Lula e o PT têm cometido erros em série neste terceiro mandato, mas também acertos. Tenho minhas reservas sobre a análise de que a queda da popularidade do presidente seria estrutural.

Há, sim, uma fadiga com a longevidade do líder petista, com seus arroubos verborrágicos e sua personalidade autocentrada. Talvez o país —isso é só uma impressão— preferisse algo diferente.

Ocorre que há uma chance plausível de o mal-estar ser, ao menos em parte, dissipado, e a perspectiva de um novo mandato da esquerda se ampliar.

Seria preciso considerar pelo menos dois fatores. O primeiro é o que parece ser a causa primordial do mau humor —a inflação de alimentos. Não há quem resista à disparada de preços na mesa da classe média, pobres e remediados.

Existe, contudo, uma expectativa de diminuição da conta nos próximos meses, três, quatro, seis, quem sabe. Ao mesmo tempo, não podem ser desconsiderados, mesmo que desvanecidos pelos sustos nas gôndolas, o aumento de emprego e renda e o significativo crescimento do PIB em 2023 e 2024, contrariando as bolas de cristal de "especialistas".

O outro fator a levar em conta é a ausência de lideranças claras e fortes na direita. Bolsonaro pode ser considerado candidato fora do baralho —e a fantasia da anistia não ajuda muito. Sua criatura mais vistosa é o governador de São Paulo, Tarcísio de Freitas. É o atual "darling" da direita e do mercado, cujas incansáveis bandeiras são ajuste fiscal com cortes de gastos sociais e privatizações encabeçadas pela Petrobras —ideias por si pouco atraentes para o grande eleitorado. Tarcísio, todavia, com apoio de seu demiurgo, teria atrativos a acrescentar para rebanhos mais amplos.
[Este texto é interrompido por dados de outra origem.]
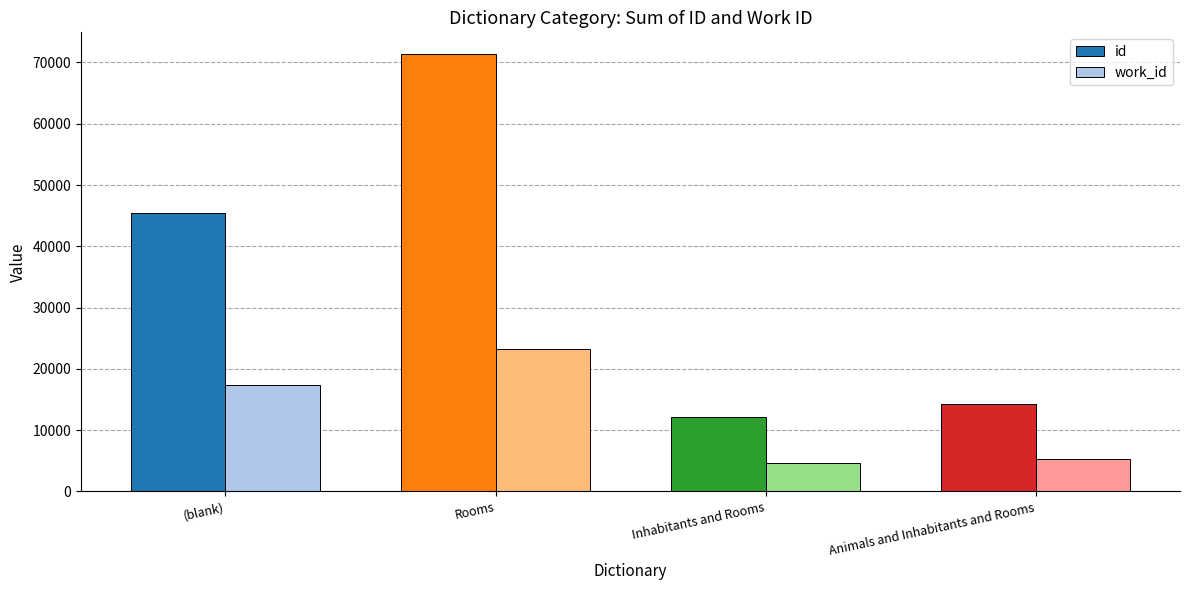

Which series has the widest spread of values?

id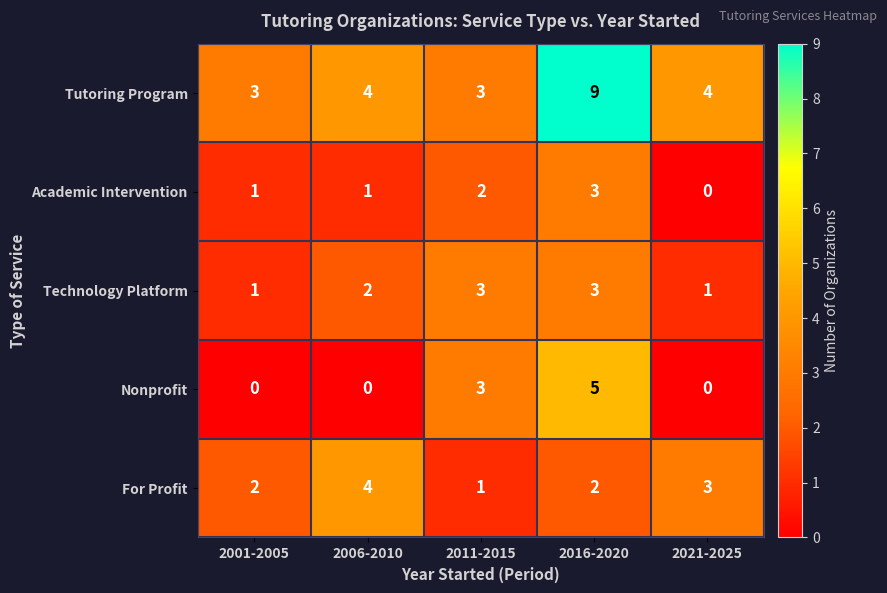

The Academic Intervention series shows 2 at 2011-2015. True or false?

True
Só que não se sabe se está disposto a contrariar Bolsonaro e se correria o risco de sair do cargo em abril de 2026, abandonar uma reeleição estadual garantida e enfrentar o grande animal político-eleitoral do Brasil, mesmo que ferido, com a máquina governamental na mão. A resposta parece ser não.

Escrevi aqui, em maio do ano passado, que o projeto de Lula para 2026 estava subindo no telhado. De fato, mas ainda pode descer e voltar à rampa do Planalto. O jogo está longe de ser definido.